Росомаха так сказал Витьке:
– Обалдуй и охломон ты порядочный. Таких, как ты, у которых мозги в дыму, будут при выпуске отправлять прямо на ТОФ.
– Меня? На торф? – очумело спросил Синяков, ослышавшись.
– Балда! На Тихоокеанский флот, где воевать пока не надо…
Синяков отмахнулся:
– А плевать! Как-нибудь и там прошкандыбаюсь. Вам-то всем, – обратился он к юнцам, – еще табанить и табанить. А мне уже призывной возраст подходит. Пяток лет отваляю во славу Отечества и – кепочку в зубы, фертом пойду на бережок…
Когда двери за ним закрылись, Джек Баранов сказал:
– Топить таких надо. Чтобы они до берега не доплыли!
Скоро стало известно, что те юнги, которые ловчили на политзанятиях, хлопая ушами, должны жестоко поплатиться за свою халатность. События в войне на суше и на море, политическая обстановка в стране и за рубежом были включены в программу предстоящих экзаменов. Германия после поражения под Сталинградом была погружена в траур, а на фронте наступила полоса короткого затишья. Но враг еще силен и коварен, он еще не однажды способен напрячь свои силы, и им – юнгам! – еще предстоит с этим врагом схватиться…
Кравцов частенько появлялся в роте; правая рука обязательно в кожаной перчатке, а левая держит смятую перчатку.
Аккуратист флотского толка, лейтенант был помешан на чистоте.
– Посмотри на мои ногти… видишь? Неужели так трудно привести и свои в порядок? Как же ты собираешься на флоте служить, если грязно под ногтями? Старшина, я недоволен. Плохо, плохо…
Росомаха, навытяжку, "ел" лейтенанта глазами.

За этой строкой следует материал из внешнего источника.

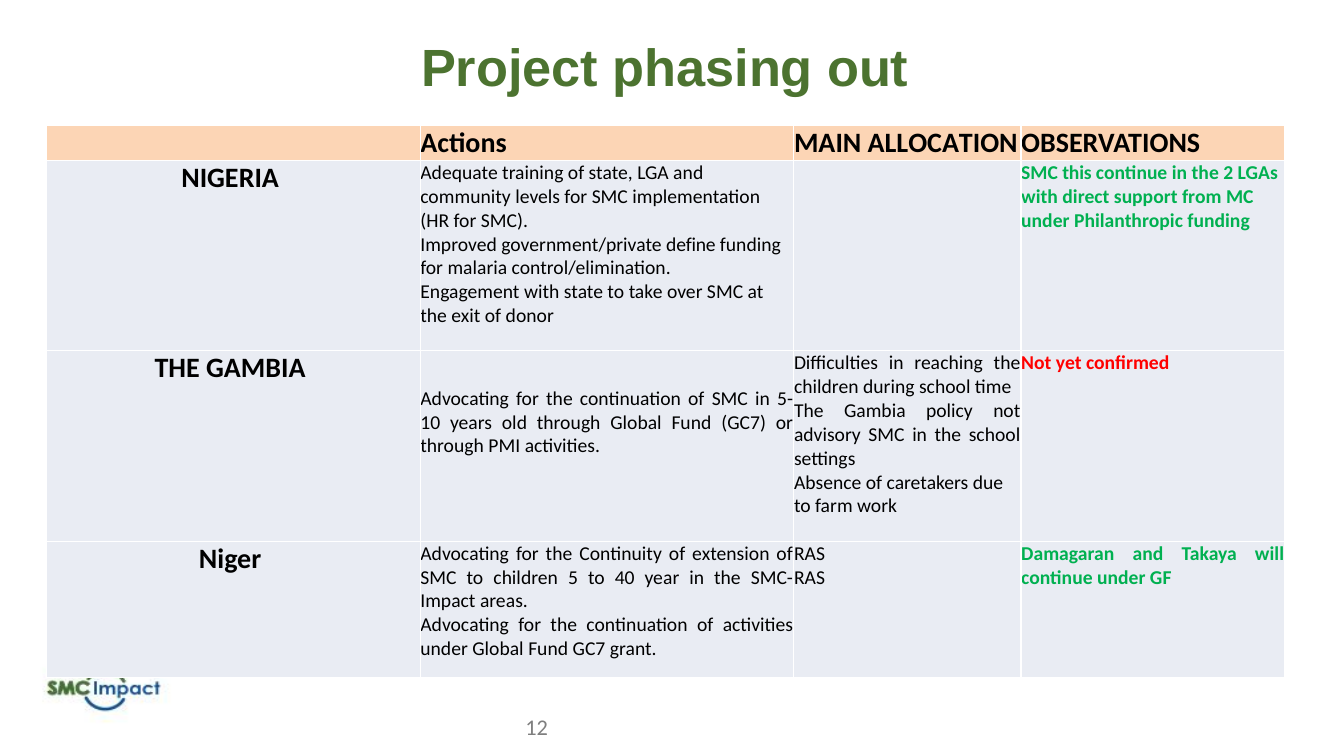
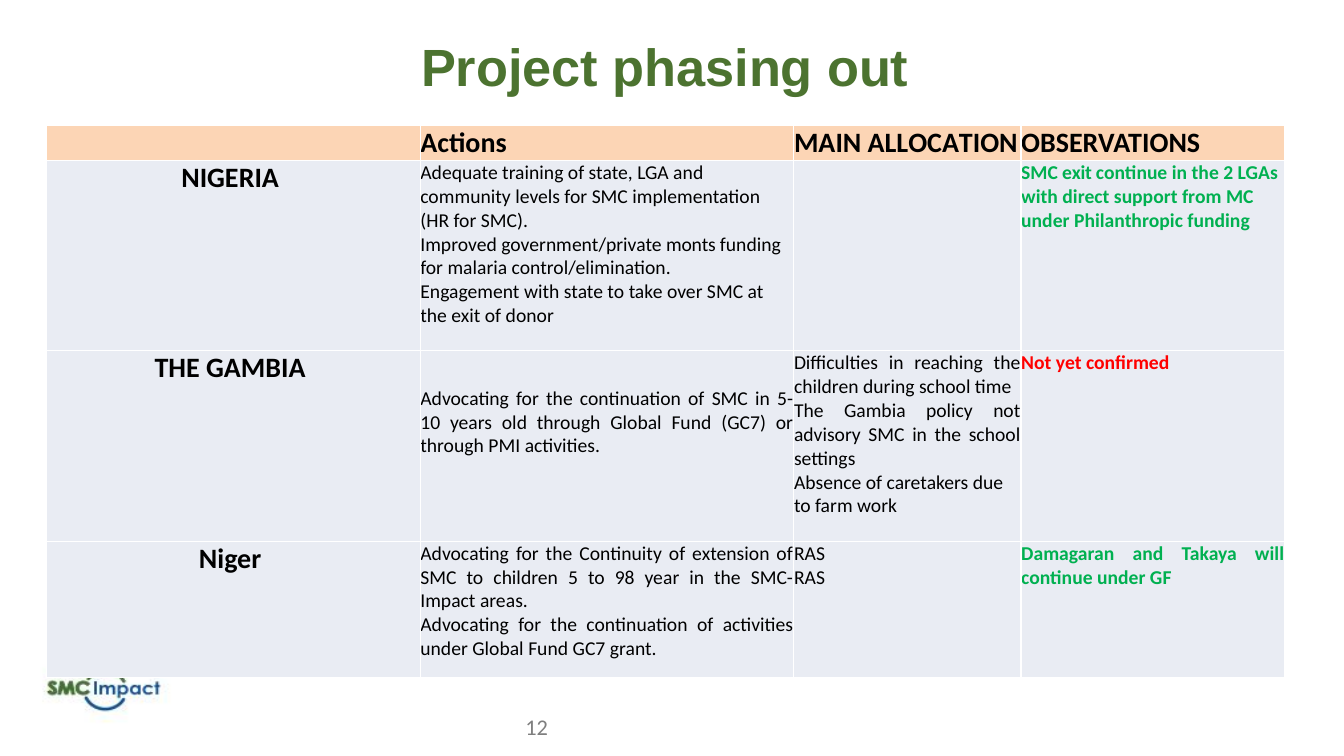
SMC this: this -> exit
define: define -> monts
40: 40 -> 98
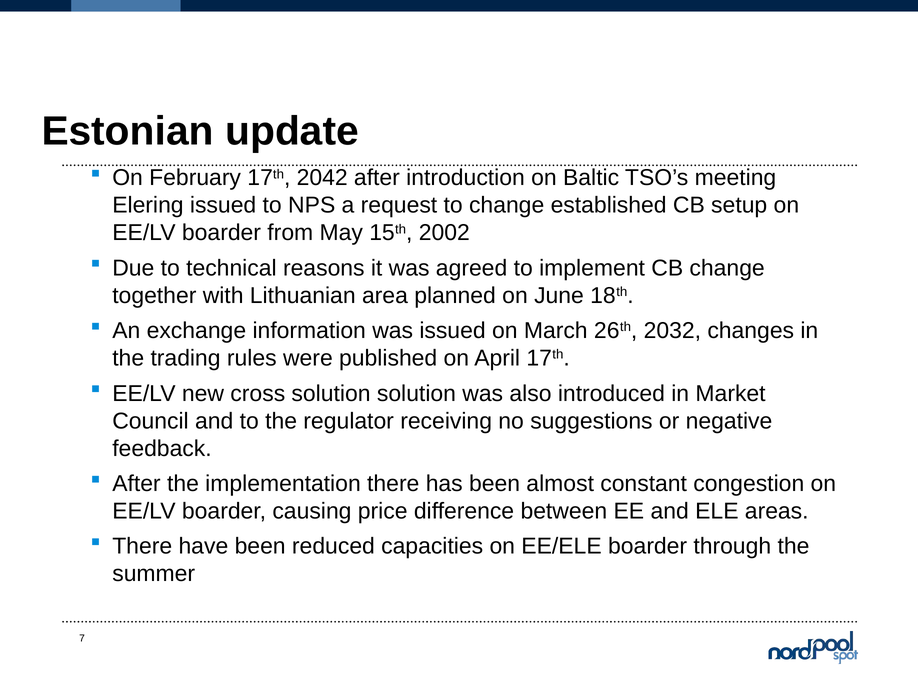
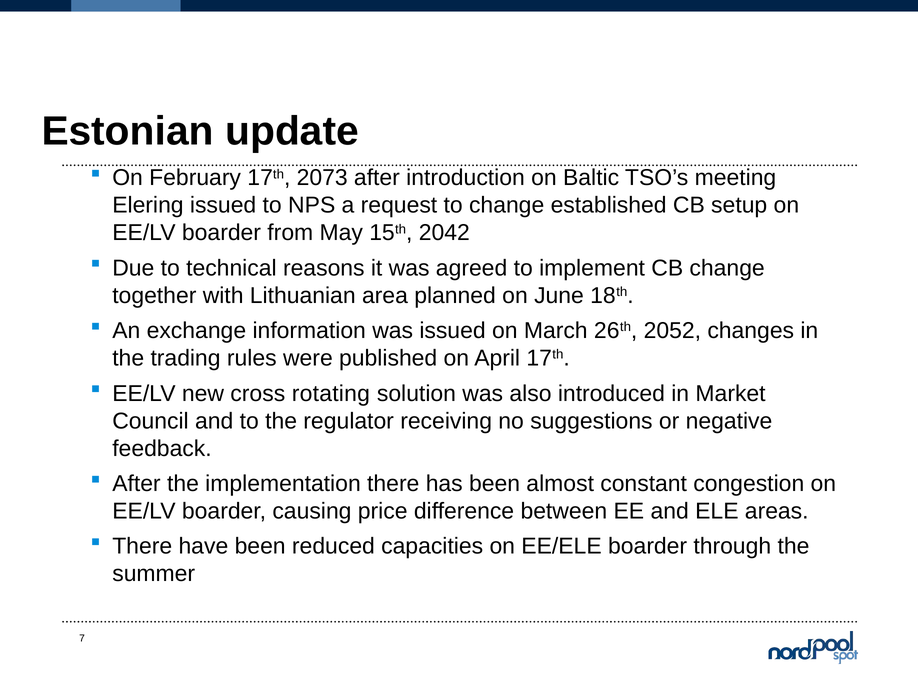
2042: 2042 -> 2073
2002: 2002 -> 2042
2032: 2032 -> 2052
cross solution: solution -> rotating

– Слежу. В уши по утрам заглядываю. Ноги мыть заставляю…
Кравцова юнги спрашивали о предстоящих экзаменах.
– Все будет, как было в школе, – успокаивал их лейтенант. – Подходите к столу и тянете билет. Кто знает – отвечает, кто не знает – тому кол.
Да, он был прав! Все было как в школе. Тунеядцы мастерили шпаргалки. В этом искусстве особенно отличался Финикин, в котором не угасала странная любовь ко всему миниатюрному. Раньше, пока его не отучили, он резал свою пайку хлеба на крохотные долечки, словно воробьев кормить собирался. Теперь столь же микроскопически он исписывал свои шпаргалки, и мельчайший бисер пота покрывал его незадачливую голову… Перед отбоем он долго ворочался.
– Мне бы на Черноморский! – вдруг сознался, терзаясь.
– Зачем тебе на Че-эф? – удивились юнги.
– Тепло там… опять же и фрукты.
Федя Артюхов терпеть не мог Финикина и сказал:
– Эй! А ты Гольфстрима не хочешь? Он тоже теплый…
– Ловчила ты, Финикин, – раздался голос Джека Баранова. – Черноморцы зубами в горло врагам цеплялись, а он, видите ли, собирается абрикосы на флоте шамать…
Финикин обиженно свесил с высоты свой рыжий котелок:
– Чего ты там треплешься? Лежишь внизу – и лежи дальше. Фрукты – это так, к слову пришлось. А я знаю, что Севастополь брать надо!
– Подпустил под климат сознательности, – заметил Коля Поскочин…
Колесник уже спал на своей койке, замотавшись с головой одеялом. Росомаха скинул штаны, прошлепал через кубрик к штепселю:
– Гашу свет! Задрай на себе все люки и горловины…
Во мраке кто-то измененным голосом сказал:
– Тоже мне старшина! Не знает, что на флоте не гасят и не выключают. На флоте иначе говорят – вырубить!